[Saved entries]
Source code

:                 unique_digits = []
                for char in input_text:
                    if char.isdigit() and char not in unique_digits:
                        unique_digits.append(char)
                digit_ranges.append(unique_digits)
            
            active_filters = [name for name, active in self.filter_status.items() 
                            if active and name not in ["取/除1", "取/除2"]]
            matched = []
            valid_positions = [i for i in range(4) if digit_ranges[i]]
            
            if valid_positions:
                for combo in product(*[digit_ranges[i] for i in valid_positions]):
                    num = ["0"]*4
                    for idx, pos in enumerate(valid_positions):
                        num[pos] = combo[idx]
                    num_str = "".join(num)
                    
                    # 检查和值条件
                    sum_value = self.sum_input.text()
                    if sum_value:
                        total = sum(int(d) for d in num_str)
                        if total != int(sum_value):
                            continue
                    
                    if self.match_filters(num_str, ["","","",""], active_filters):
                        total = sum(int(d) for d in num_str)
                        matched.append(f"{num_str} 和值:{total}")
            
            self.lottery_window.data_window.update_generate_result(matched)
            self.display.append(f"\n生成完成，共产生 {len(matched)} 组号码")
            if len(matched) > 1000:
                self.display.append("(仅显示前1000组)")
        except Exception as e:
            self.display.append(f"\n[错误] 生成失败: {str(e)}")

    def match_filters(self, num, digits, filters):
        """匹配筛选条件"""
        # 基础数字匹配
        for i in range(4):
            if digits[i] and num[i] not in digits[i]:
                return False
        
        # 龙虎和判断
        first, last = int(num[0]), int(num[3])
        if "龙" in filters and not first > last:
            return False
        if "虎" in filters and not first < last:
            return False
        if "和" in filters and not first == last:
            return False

◆ Task directions: Return only the number of lines in the data above that include the word "combo".

◆ Task solution: 2